Speaking of stupidity, I'm sure you've noticed that the opportunity to watch Avatar on your smartphone is the centerpiece of a current ad campaign. Fortunately, it's still playing in IMAX 3-D, in a brief (and apparently unsuccessful) revival. I've seen it in 3-D, but not in IMAX 3-D, and I hope to remedy that oversight later today.

Comments

From Donald Benson: It's not just big screen films that exist only in compromised form. Animated
shorts (and comedies in general) that were designed and paced for a crowded theater are now seen exclusively by one sofa's worth of audience at a time.

[Posted September 9, 2010]

From Eric Graf: I don't know if anyone ever answered John Benson's question on where Avatar was projected in 70mm IMAX 3D (I just now read his commentary) but I can tell you one venue that absolutely did, cause I saw it: Anaheim Gardenwalk CinemaFusion. The image was so gorgeous that I was thoroughly entranced by the thoroughly mediocre movie up until the tree fell, at which time I looked at my watch and wondered if I really wanted to sit through the Ewok battle again. I stuck it out, but was fairly bored with the last hour despite the glorious image.

(Records provided)
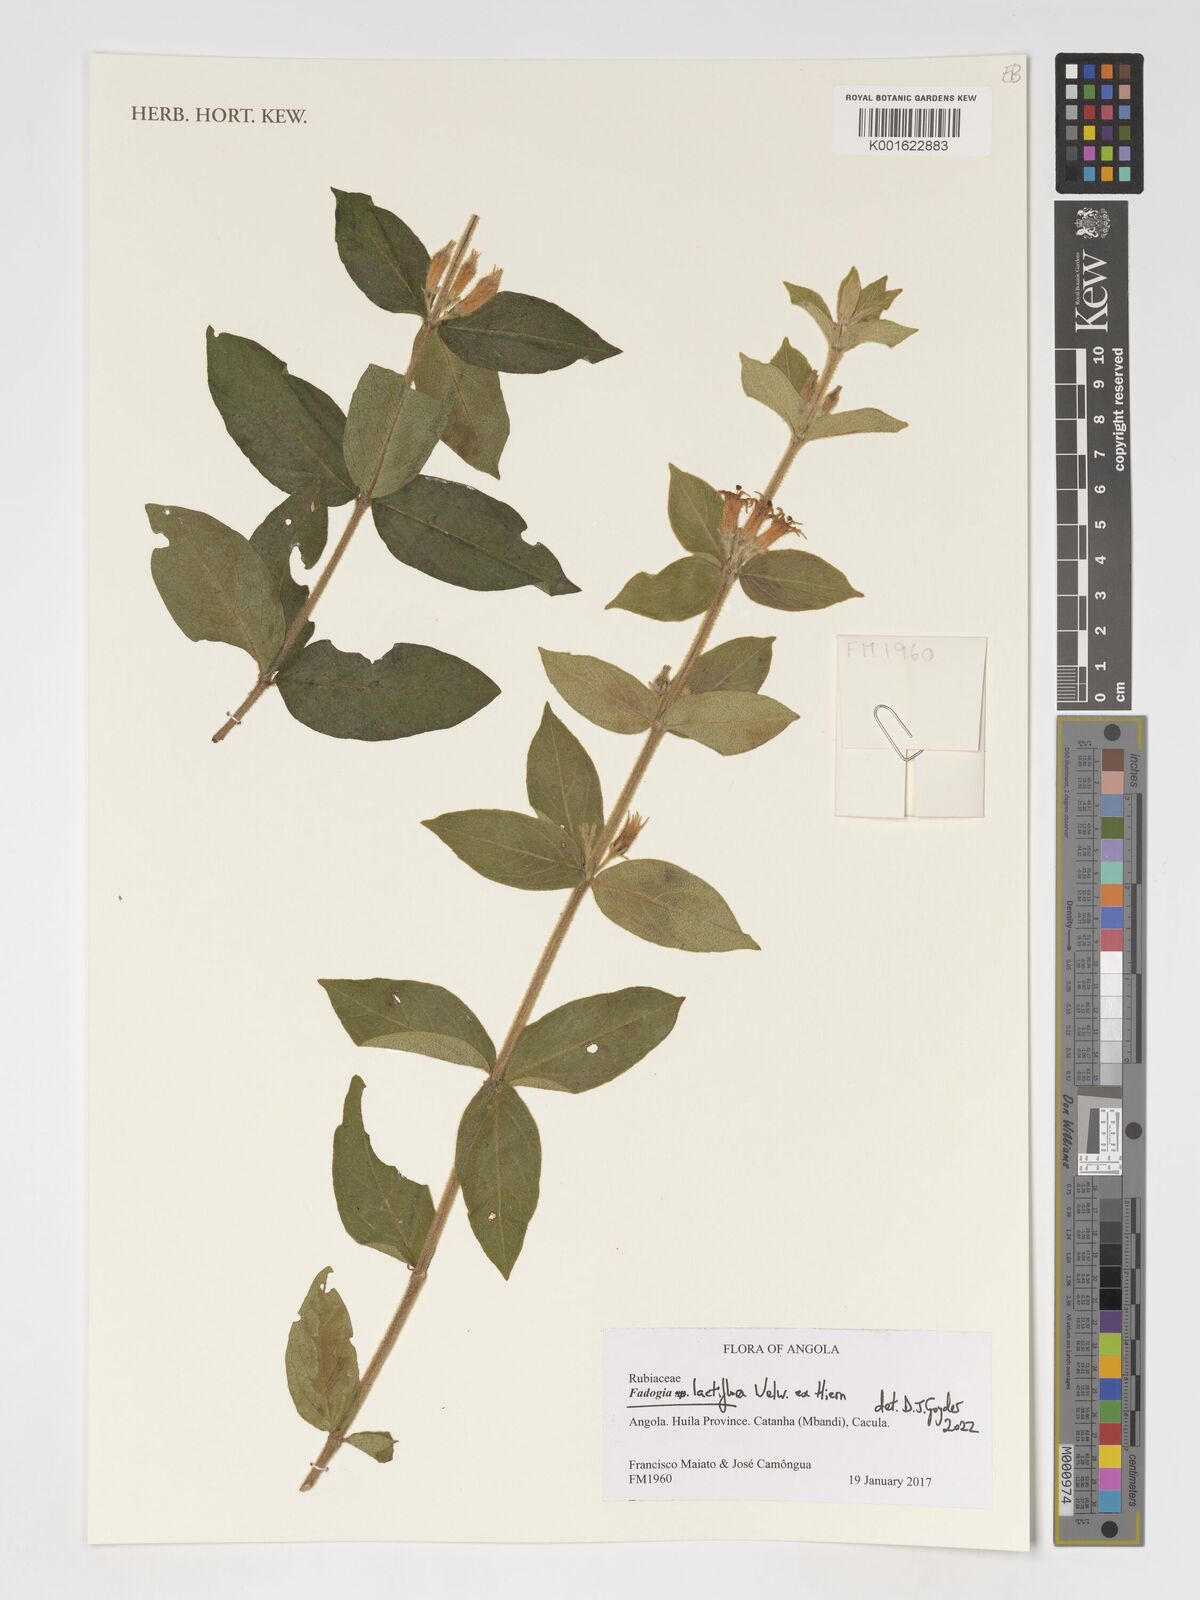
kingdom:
...
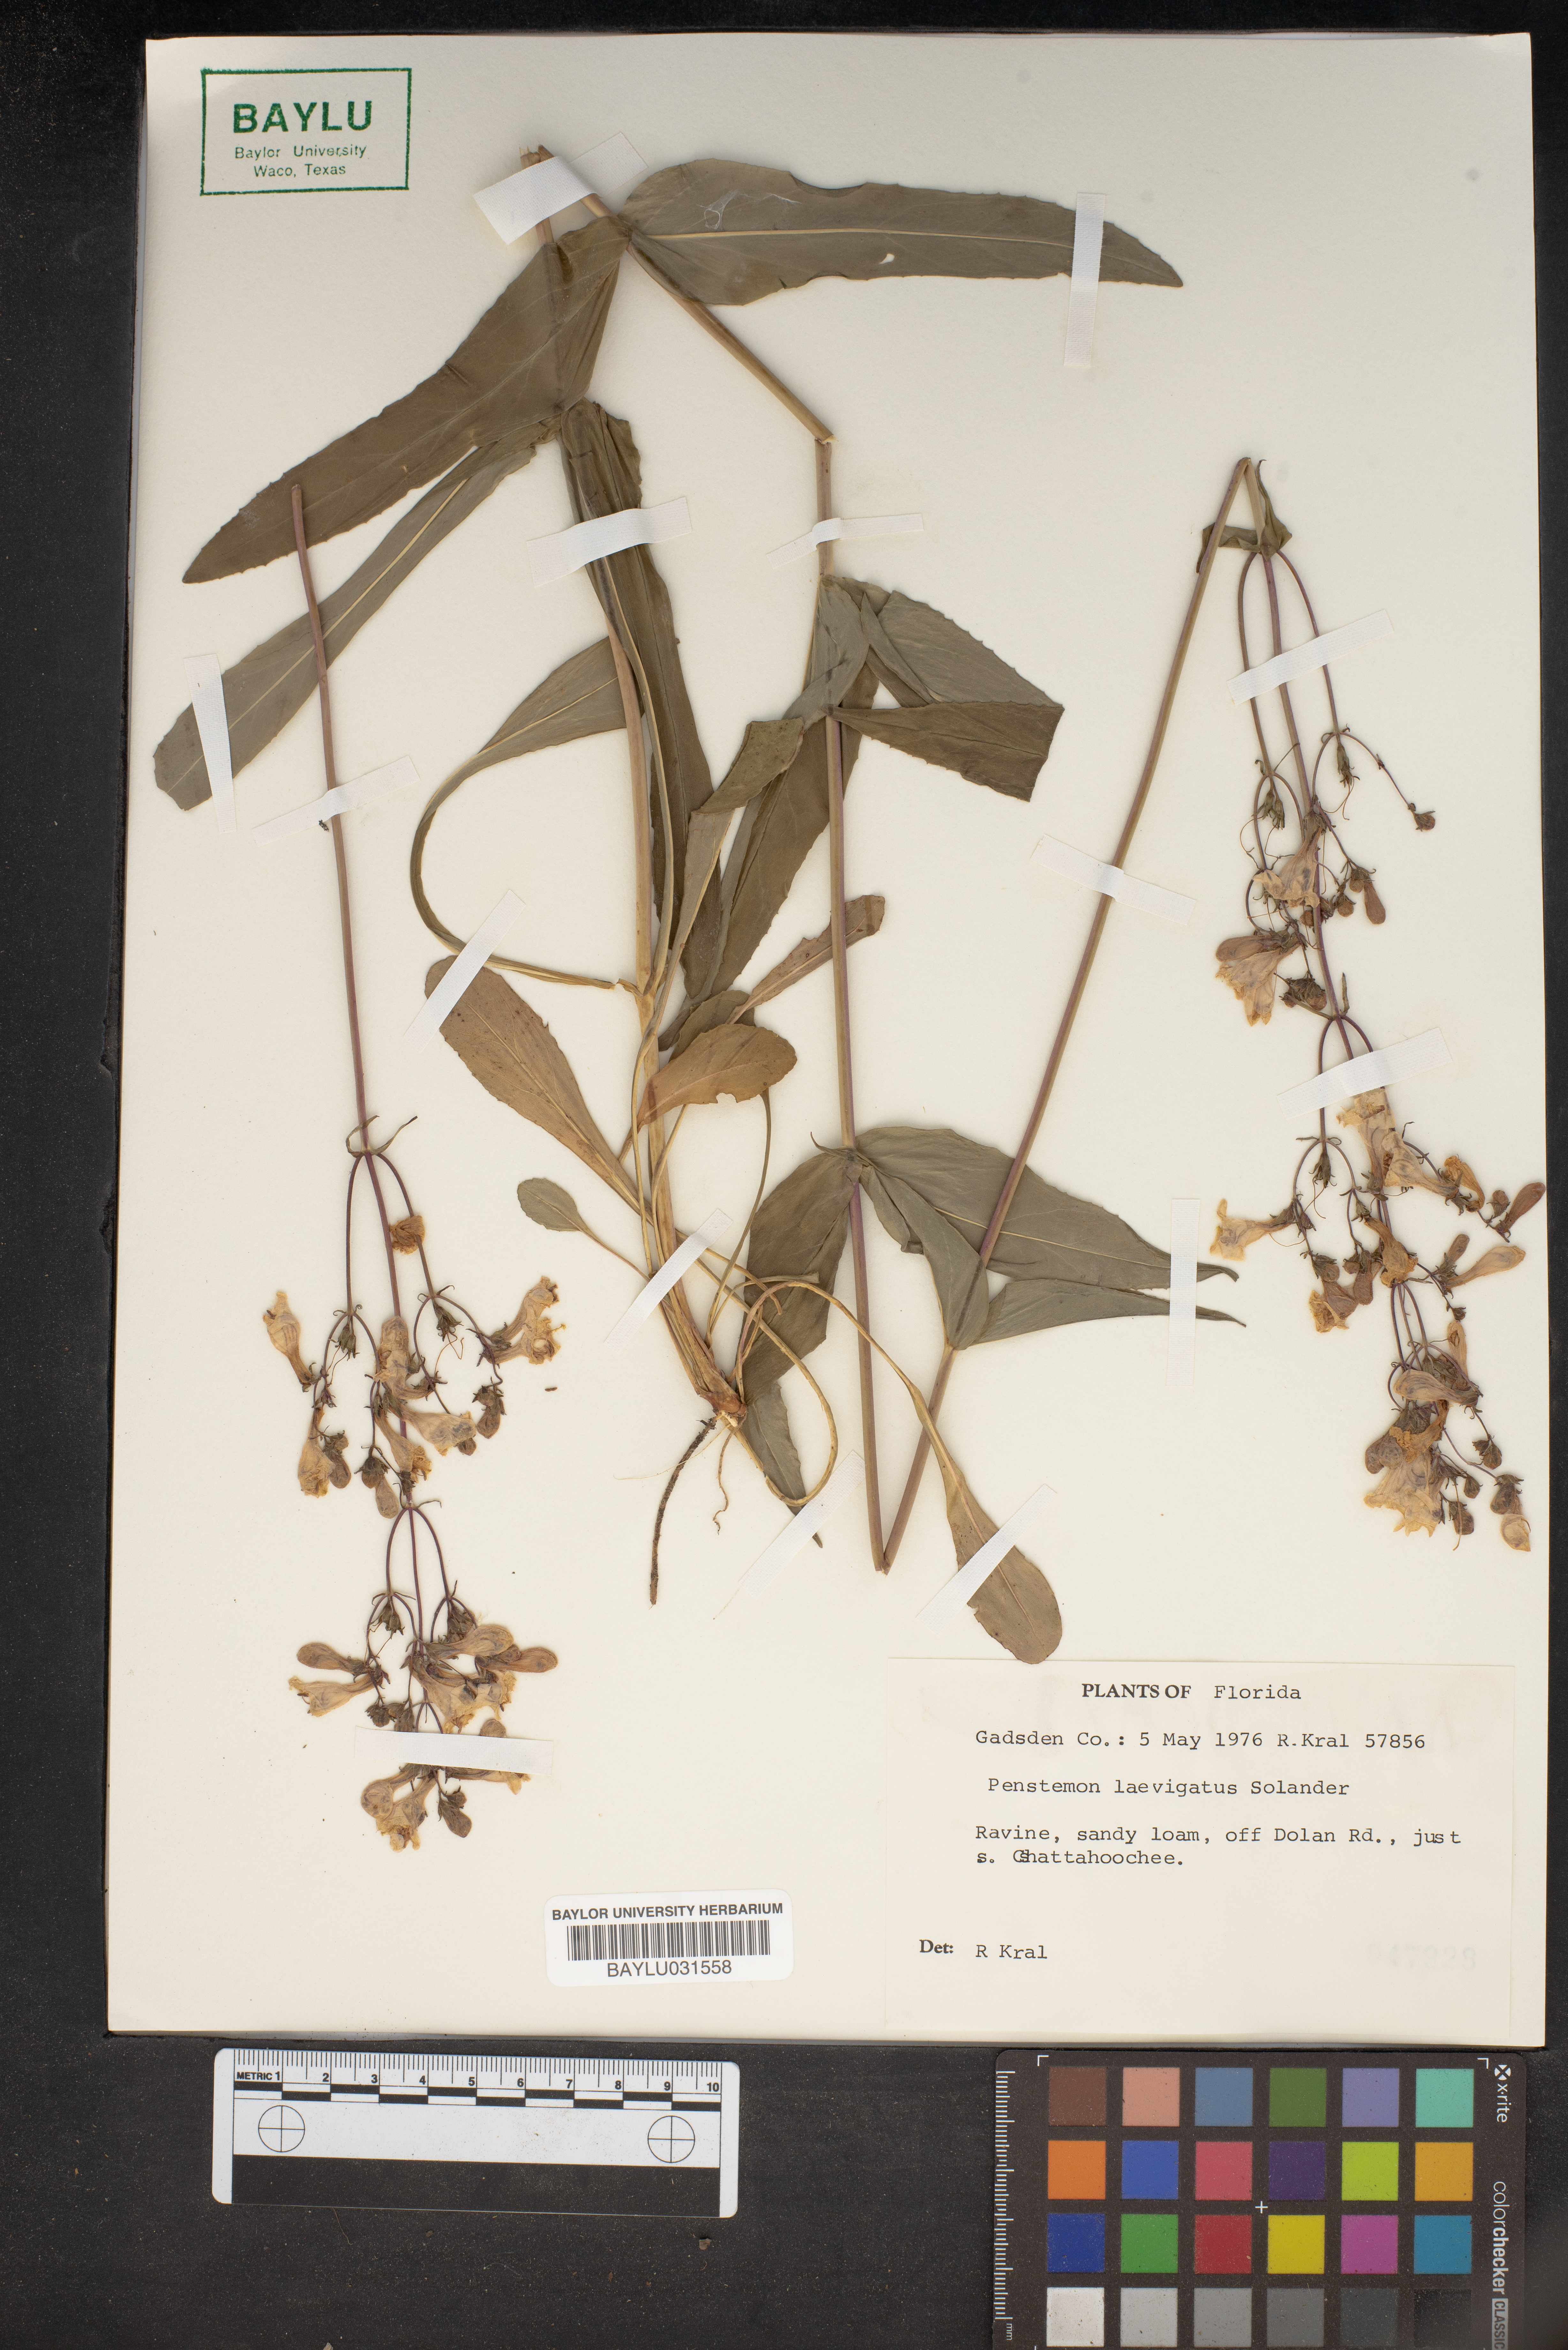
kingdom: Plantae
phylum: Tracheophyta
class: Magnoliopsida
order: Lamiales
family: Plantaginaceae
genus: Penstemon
---
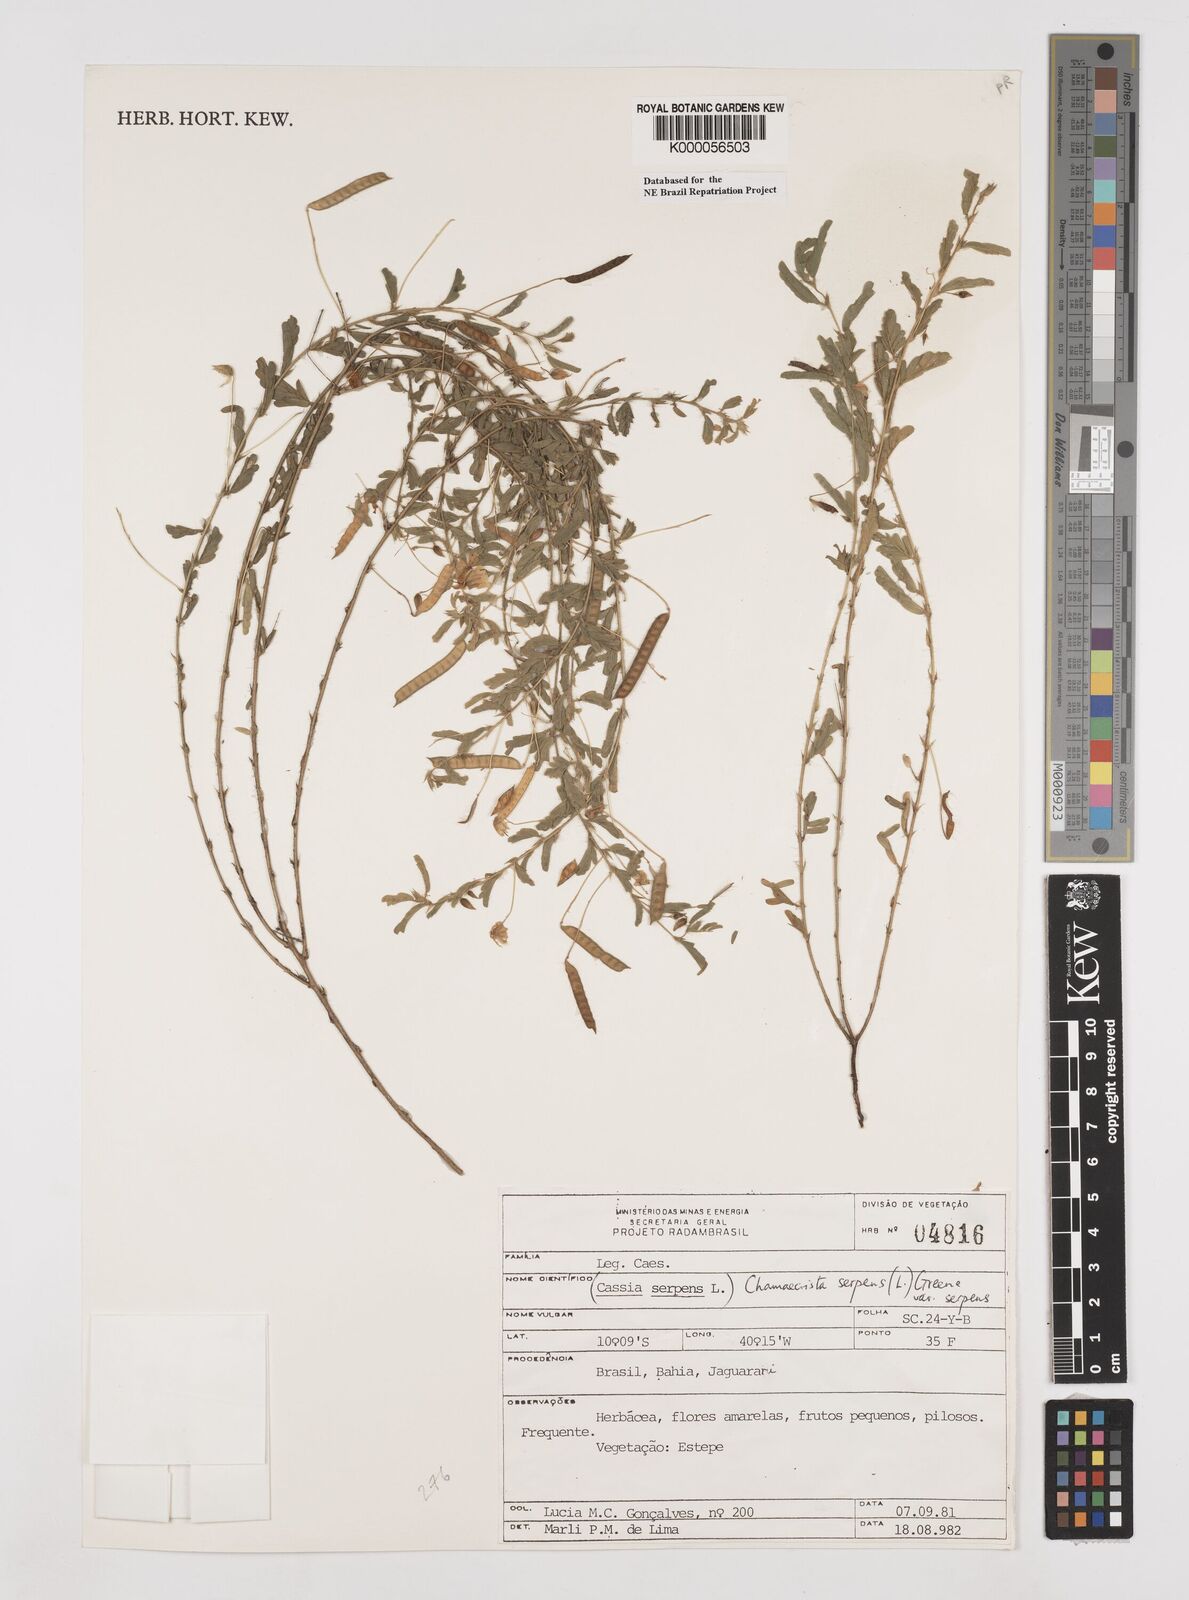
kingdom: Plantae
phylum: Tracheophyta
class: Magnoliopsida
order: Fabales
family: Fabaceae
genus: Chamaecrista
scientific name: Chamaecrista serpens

(Problem details)
Copy word for word the part of the text about Avatar, starting with "From Eric Graf: I" and going on through "the glorious image.".

(Task answer)
From Eric Graf: I don't know if anyone ever answered John Benson's question on where Avatar was projected in 70mm IMAX 3D (I just now read his commentary) but I can tell you one venue that absolutely did, cause I saw it: Anaheim Gardenwalk CinemaFusion. The image was so gorgeous that I was thoroughly entranced by the thoroughly mediocre movie up until the tree fell, at which time I looked at my watch and wondered if I really wanted to sit through the Ewok battle again. I stuck it out, but was fairly bored with the last hour despite the glorious image.